Quantecs argument against early reflections is simple and philosophical. A room is a just ONE signal processor of sound. It doesn't have the intellegence to seperate out the two concepts or even to care about whether a sound is direct or reflected. It just bounces and diffuses ALL sound, no matter what its source.

Lexicons argument against early reflections is a little more decriptive. They also argue that a room just reflects and diffuses sound, irrespective of source, but point out as well, that you could be hearing second or third generation reflections from the areas around you, before you even get the first reflection off the back wall. Reverb, Lexicon say, is an extremely complex reflection and diffusion pattern that BUILDS UP to a dense thickness from the moment you hear the original dry sound onwards. That's why the controls on a Lexicon are quite different to other reverb units, including important, but new, parameters like "spread" and "shape" to control how the reverb thickens and builds up before decaying.

After this, you realise that taking a simple pattern of dry echoes, and immediately splattering them into a dense reverb "field" will never give you the same depth of feeling and excitement that you get listening to the real evolution of reverberated sound in a concert hall. Real reverb doesn't just start, and fade, it changes - it travels - and *really* moves - you get a sense of that movement of sound in a real hall, and you feel a rush of excitement as it swirls around you.
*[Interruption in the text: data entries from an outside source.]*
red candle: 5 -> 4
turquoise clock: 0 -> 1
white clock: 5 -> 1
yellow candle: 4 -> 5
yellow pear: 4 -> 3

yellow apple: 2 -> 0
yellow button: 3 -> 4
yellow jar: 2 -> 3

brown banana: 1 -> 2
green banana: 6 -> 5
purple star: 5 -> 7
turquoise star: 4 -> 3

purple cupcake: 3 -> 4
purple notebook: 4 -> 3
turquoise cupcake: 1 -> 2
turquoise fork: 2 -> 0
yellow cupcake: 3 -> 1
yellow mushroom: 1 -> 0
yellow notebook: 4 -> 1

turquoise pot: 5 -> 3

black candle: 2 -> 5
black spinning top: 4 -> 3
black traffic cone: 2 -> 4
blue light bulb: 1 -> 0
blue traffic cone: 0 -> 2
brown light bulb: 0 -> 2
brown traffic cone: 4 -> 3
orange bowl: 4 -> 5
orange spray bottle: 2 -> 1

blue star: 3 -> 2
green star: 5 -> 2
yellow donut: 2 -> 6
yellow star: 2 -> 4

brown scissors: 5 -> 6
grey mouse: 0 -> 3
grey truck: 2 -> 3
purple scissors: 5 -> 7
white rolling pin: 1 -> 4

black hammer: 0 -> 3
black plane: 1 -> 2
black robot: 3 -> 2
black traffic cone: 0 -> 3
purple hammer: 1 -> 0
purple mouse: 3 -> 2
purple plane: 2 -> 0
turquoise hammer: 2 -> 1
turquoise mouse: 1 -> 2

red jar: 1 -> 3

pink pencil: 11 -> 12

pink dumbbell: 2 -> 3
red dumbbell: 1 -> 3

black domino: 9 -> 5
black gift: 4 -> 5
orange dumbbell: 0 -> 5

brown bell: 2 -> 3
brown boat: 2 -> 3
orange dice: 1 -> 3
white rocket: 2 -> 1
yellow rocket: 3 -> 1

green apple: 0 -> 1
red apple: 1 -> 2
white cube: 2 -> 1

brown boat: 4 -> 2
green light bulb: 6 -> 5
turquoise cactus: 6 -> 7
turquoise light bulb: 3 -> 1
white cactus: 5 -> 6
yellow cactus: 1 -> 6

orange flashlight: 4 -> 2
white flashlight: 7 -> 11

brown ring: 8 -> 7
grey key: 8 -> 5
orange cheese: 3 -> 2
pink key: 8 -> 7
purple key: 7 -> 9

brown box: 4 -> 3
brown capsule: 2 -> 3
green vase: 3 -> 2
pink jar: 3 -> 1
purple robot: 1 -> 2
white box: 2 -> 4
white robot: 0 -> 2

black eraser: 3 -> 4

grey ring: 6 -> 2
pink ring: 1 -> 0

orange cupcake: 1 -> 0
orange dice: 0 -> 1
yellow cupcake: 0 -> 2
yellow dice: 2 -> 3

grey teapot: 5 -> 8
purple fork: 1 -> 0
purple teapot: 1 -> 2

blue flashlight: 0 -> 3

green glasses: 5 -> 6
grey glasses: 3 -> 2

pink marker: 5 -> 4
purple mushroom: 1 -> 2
The Chief Designer at Lexicon has said that Lexicon are now giving up simulating real rooms. They've done that successfully for years! :-)) Now, instead, they are analysing reverberant soundfields to figure out, what are the bits we really LIKE about reverb? Where does that excitement and sense of movement come from? What bits DON'T we need? Are there bits that are really just "mush" and don't contribute anything worthwhile sonically?

Of course - in your PC environment you are *greatly* limited by bandwidth, and that is also why plugins are so poor. The marketing people will want to sell as many plugins to as many people as possible, so there is a great deal of pressure to use up as little CPU as possible. Anyone who's written a bit of "C++" can write a Chorus or Delay plugin in their sleep, with little overhead on the PC. Reverb on the other hand is a real CPU hog. Some people are cheating, I'm sure of that. You simply cannot do the kind of calculations required in the amount of small CPU power that they have, so they are obviously making some assumptions and shortcuts. If anyone knows what tricks they are up to, I'd love to know. Please mail me if you have any details.

In the meantime, for most PC owners, I guess it's either a waiting game for the next generation of high-speed CPU's to come out, or to buy an expensive DSP card for your computer, or alternatively just to put up with the kind of fluttery rubbish that's out there at the moment.

Just don't try clapping your hands through it though.